PROMPT:
Restate the listing in full, keeping every word as it is.

THE DATA:
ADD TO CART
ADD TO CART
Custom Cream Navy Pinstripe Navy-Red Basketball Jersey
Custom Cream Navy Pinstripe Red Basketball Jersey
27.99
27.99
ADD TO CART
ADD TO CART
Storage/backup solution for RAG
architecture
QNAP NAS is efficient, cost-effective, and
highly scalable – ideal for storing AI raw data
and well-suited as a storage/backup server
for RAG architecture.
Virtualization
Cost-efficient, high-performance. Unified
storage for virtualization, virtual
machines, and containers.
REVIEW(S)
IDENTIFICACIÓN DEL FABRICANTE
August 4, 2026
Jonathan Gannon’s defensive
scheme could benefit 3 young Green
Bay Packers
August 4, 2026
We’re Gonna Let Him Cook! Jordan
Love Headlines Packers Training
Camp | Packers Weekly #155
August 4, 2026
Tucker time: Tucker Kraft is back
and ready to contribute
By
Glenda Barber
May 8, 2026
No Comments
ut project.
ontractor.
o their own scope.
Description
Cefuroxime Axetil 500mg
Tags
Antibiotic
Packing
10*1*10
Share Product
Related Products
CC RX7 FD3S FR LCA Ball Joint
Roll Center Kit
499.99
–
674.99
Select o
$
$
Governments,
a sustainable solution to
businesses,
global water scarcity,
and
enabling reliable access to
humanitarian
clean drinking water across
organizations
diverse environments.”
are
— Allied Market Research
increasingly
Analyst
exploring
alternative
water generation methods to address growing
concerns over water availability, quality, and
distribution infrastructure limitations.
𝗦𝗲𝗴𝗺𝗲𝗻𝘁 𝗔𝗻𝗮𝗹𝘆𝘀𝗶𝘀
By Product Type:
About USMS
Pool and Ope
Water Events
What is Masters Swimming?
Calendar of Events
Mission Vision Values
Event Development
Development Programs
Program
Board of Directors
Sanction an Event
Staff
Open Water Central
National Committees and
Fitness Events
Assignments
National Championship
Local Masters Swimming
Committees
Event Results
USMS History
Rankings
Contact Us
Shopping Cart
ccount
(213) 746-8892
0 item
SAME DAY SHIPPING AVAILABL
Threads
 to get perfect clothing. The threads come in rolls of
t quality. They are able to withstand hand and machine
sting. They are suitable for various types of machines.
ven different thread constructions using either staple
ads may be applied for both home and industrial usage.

EXERCISE RESPONSE:
ADD TO CART
ADD TO CART
Custom Cream Navy Pinstripe Navy-Red Basketball Jersey
Custom Cream Navy Pinstripe Red Basketball Jersey
27.99
27.99
ADD TO CART
ADD TO CART
Storage/backup solution for RAG
architecture
QNAP NAS is efficient, cost-effective, and
highly scalable – ideal for storing AI raw data
and well-suited as a storage/backup server
for RAG architecture.
Virtualization
Cost-efficient, high-performance. Unified
storage for virtualization, virtual
machines, and containers.
REVIEW(S)
IDENTIFICACIÓN DEL FABRICANTE
August 4, 2026
Jonathan Gannon’s defensive
scheme could benefit 3 young Green
Bay Packers
August 4, 2026
We’re Gonna Let Him Cook! Jordan
Love Headlines Packers Training
Camp | Packers Weekly #155
August 4, 2026
Tucker time: Tucker Kraft is back
and ready to contribute
By
Glenda Barber
May 8, 2026
No Comments
ut project.
ontractor.
o their own scope.
Description
Cefuroxime Axetil 500mg
Tags
Antibiotic
Packing
10*1*10
Share Product
Related Products
CC RX7 FD3S FR LCA Ball Joint
Roll Center Kit
499.99
–
674.99
Select o
$
$
Governments,
a sustainable solution to
businesses,
global water scarcity,
and
enabling reliable access to
humanitarian
clean drinking water across
organizations
diverse environments.”
are
— Allied Market Research
increasingly
Analyst
exploring
alternative
water generation methods to address growing
concerns over water availability, quality, and
distribution infrastructure limitations.
𝗦𝗲𝗴𝗺𝗲𝗻𝘁 𝗔𝗻𝗮𝗹𝘆𝘀𝗶𝘀
By Product Type:
About USMS
Pool and Ope
Water Events
What is Masters Swimming?
Calendar of Events
Mission Vision Values
Event Development
Development Programs
Program
Board of Directors
Sanction an Event
Staff
Open Water Central
National Committees and
Fitness Events
Assignments
National Championship
Local Masters Swimming
Committees
Event Results
USMS History
Rankings
Contact Us
Shopping Cart
ccount
(213) 746-8892
0 item
SAME DAY SHIPPING AVAILABL
Threads
 to get perfect clothing. The threads come in rolls of
t quality. They are able to withstand hand and machine
sting. They are suitable for various types of machines.
ven different thread constructions using either staple
ads may be applied for both home and industrial usage.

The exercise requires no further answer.